• _TASK_
Of all the entries below, retype only the lines from the one with "Ld. Advocate for the accused petitioner and" through the one with "FIR dated 28.08.2020", exactly as they appear.

• _RECORDS SHOWN_
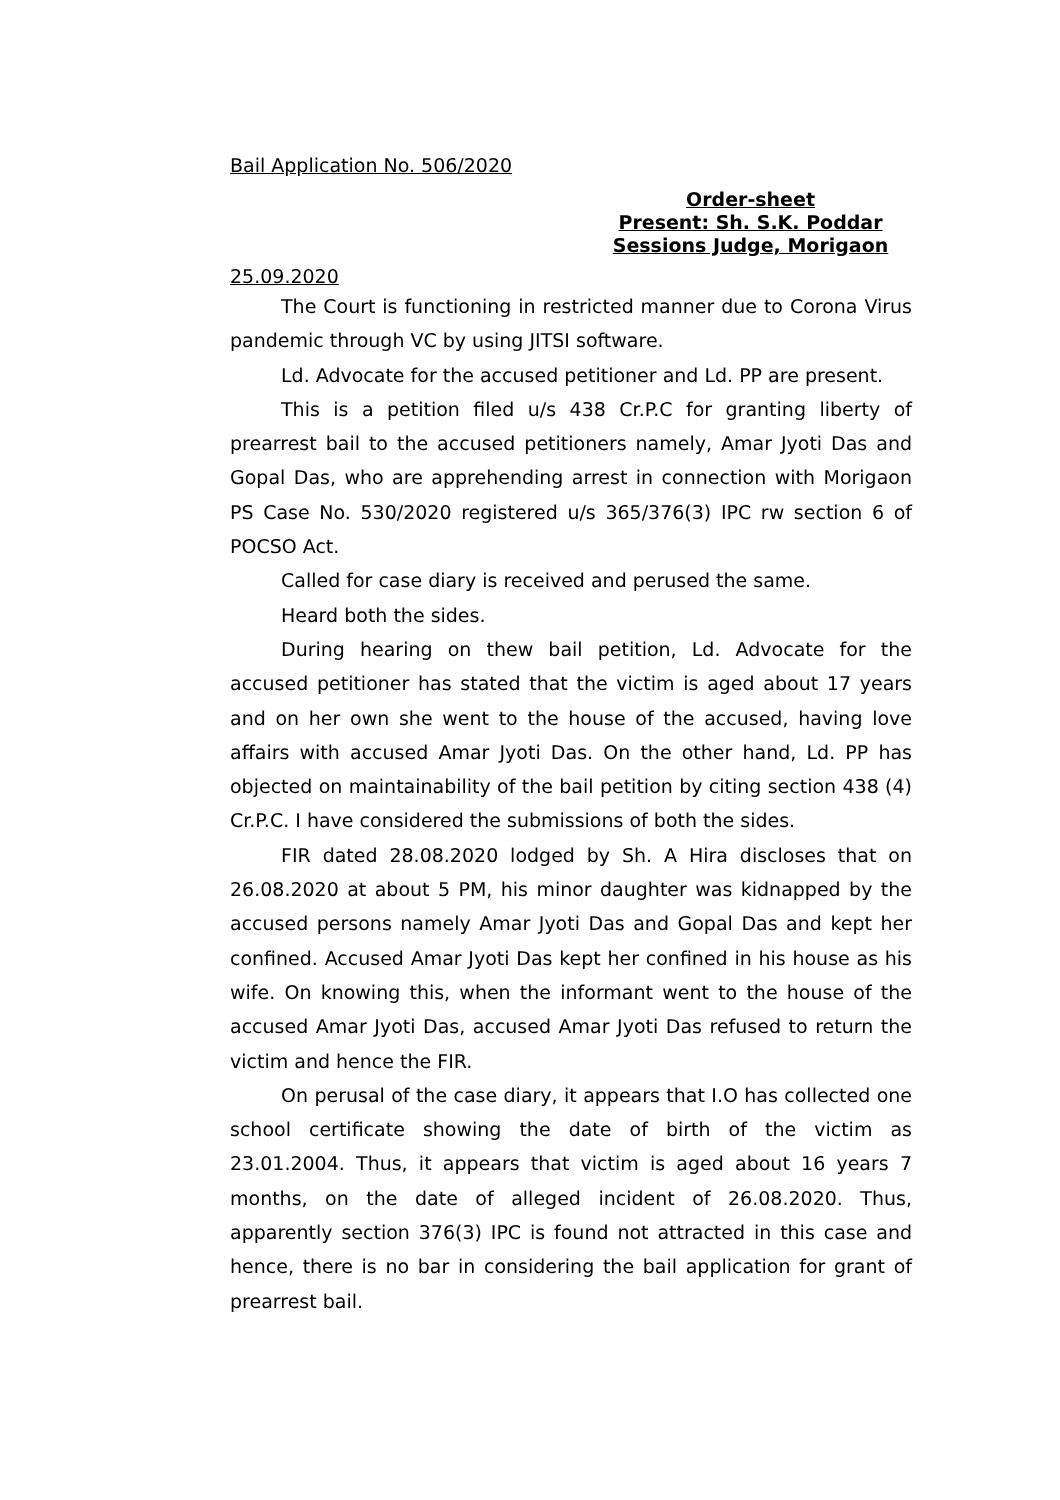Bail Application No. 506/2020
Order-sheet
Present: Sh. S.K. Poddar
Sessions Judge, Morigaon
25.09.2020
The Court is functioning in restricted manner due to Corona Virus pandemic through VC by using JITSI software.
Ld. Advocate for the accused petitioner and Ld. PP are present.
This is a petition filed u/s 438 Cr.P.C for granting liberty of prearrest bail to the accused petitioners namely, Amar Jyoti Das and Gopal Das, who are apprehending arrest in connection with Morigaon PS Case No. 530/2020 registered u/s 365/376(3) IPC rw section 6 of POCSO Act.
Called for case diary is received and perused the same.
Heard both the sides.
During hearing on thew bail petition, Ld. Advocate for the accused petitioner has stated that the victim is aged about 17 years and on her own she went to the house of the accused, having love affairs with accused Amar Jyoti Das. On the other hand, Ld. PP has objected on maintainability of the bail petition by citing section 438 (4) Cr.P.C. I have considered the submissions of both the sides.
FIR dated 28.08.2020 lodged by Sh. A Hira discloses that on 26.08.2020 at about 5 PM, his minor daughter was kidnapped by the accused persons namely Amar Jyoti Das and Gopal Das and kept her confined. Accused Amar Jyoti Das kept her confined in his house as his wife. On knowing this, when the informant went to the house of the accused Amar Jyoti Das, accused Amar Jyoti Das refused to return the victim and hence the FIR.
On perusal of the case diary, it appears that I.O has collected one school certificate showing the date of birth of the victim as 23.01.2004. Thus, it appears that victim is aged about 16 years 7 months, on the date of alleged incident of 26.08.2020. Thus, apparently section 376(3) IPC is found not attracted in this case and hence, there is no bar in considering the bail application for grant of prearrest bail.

• _YOUR SOLUTION_
Ld. Advocate for the accused petitioner and Ld. PP are present.
This is a petition filed u/s 438 Cr.P.C for granting liberty of prearrest bail to the accused petitioners namely, Amar Jyoti Das and Gopal Das, who are apprehending arrest in connection with Morigaon PS Case No. 530/2020 registered u/s 365/376(3) IPC rw section 6 of POCSO Act.
Called for case diary is received and perused the same.
Heard both the sides.
During hearing on thew bail petition, Ld. Advocate for the accused petitioner has stated that the victim is aged about 17 years and on her own she went to the house of the accused, having love affairs with accused Amar Jyoti Das. On the other hand, Ld. PP has objected on maintainability of the bail petition by citing section 438 (4) Cr.P.C. I have considered the submissions of both the sides.
FIR dated 28.08.2020 lodged by Sh. A Hira discloses that on 26.08.2020 at about 5 PM, his minor daughter was kidnapped by the accused persons namely Amar Jyoti Das and Gopal Das and kept her confined. Accused Amar Jyoti Das kept her confined in his house as his wife. On knowing this, when the informant went to the house of the accused Amar Jyoti Das, accused Amar Jyoti Das refused to return the victim and hence the FIR.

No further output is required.